As ASIR has been shown to reduce noise in CCTA as well as in non-cardiac CT scans, it could emerge as the preferred reconstruction algorithm in patients with low image quality and therefore higher noise, due to further reduced tube voltage and current [23] for dose reduction or due to obesity. This may pave the way for a broad application over a high scale of different ASIR blending factors. It is, therefore, crucial that our data document the reliability for reconstructions throughout the entire spectrum of 0 to 100 % ASIR.
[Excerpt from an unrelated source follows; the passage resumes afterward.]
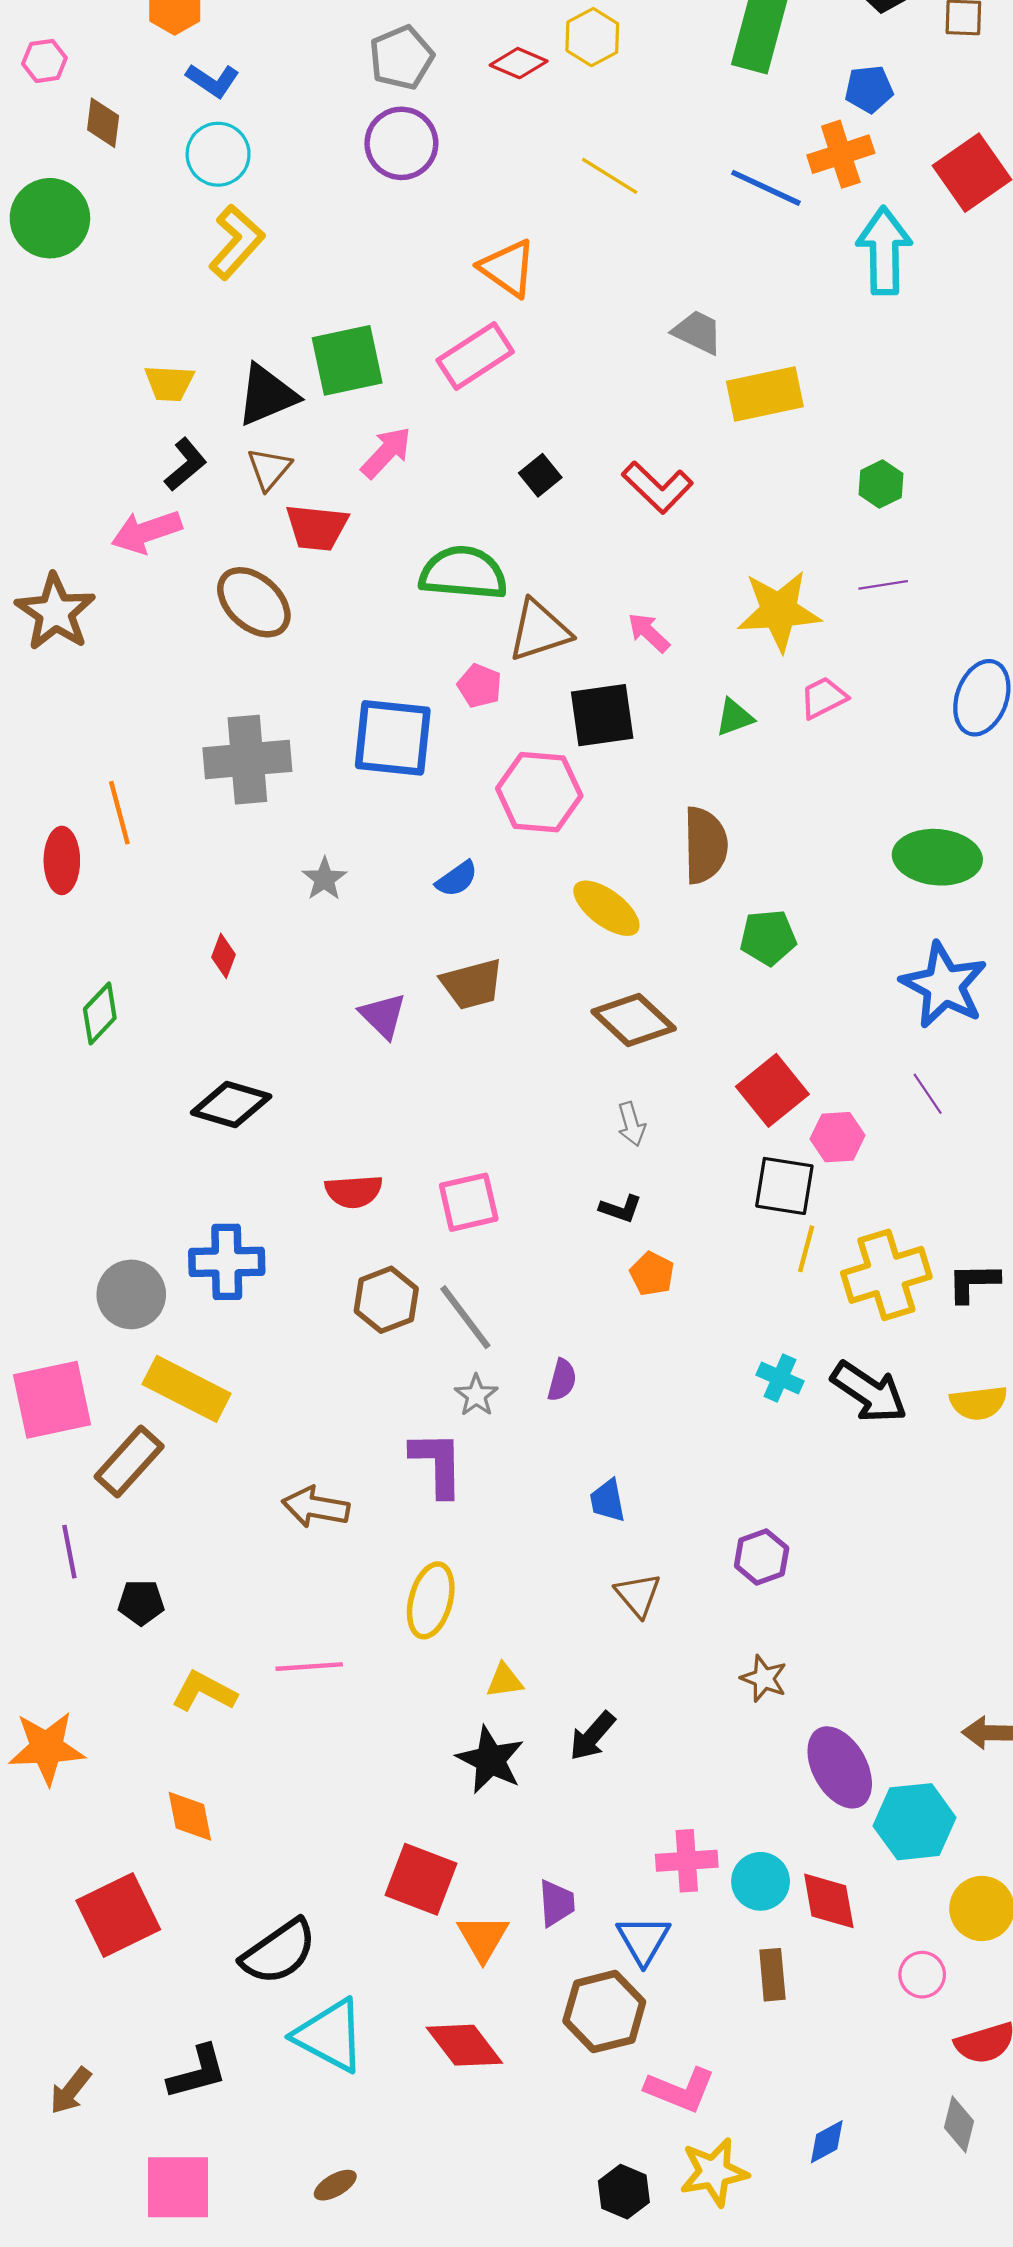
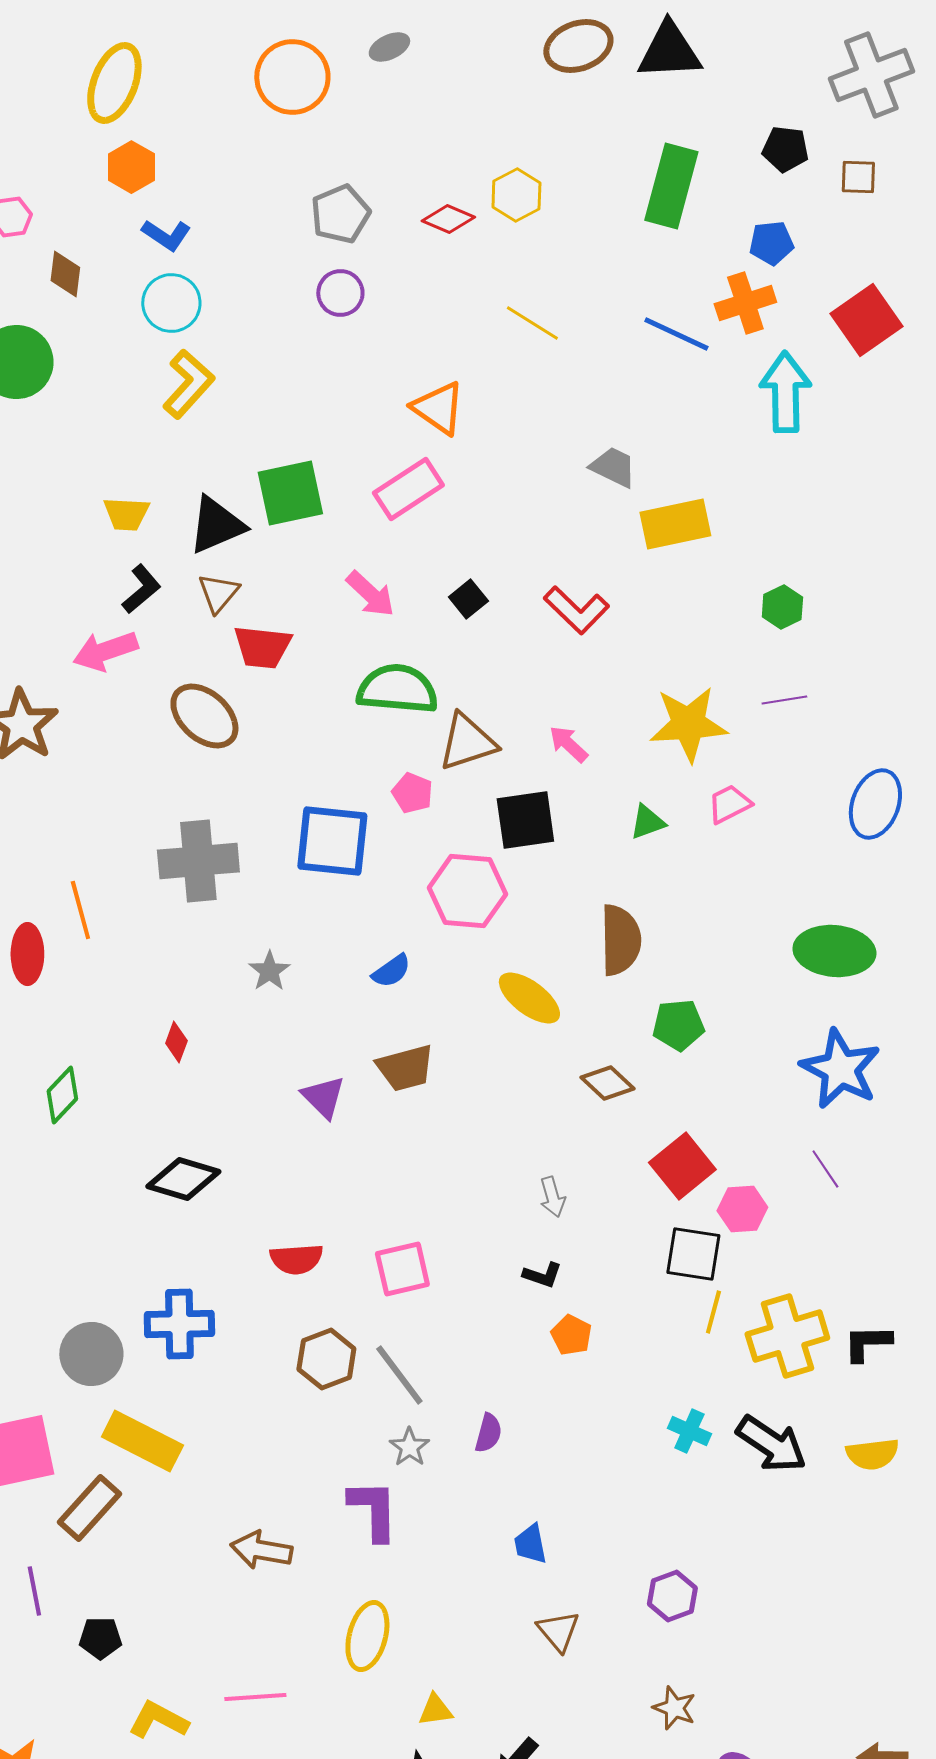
purple circle: (401, 143) -> (340, 293), size x0.7
pink arrow: (386, 453) -> (370, 594), moved, turned 90
brown diamond: (634, 1020) -> (607, 1083), moved, size x0.7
Several limitations of this study have to be considered. The patient number was limited, although this seems justified due to the pilot nature of the study. Second, the plaque measurement techniques were based on automatically detection of plaque boundaries. Therefore, plaques associated with motion artefacts were not measureable as the tool could not accurately detect plaque boundaries. However, as there is no operator interaction after defining the coronary segment of interest, this excludes virtually any intra- and inter-observer variability which further strengthens our results. Finally, we did not evaluate the performance of ASIR compared to FBP in correlation to other imaging modalities such as for example intravascular ultrasound or optical coherence tomography. Therefore, our data do not allow commenting with final certainty on this, although it appears reasonable to assume that results would be comparable.

In conclusion this study confirms that ASIR has no significant influence on measured minimal luminal diameter or area or plaque composition.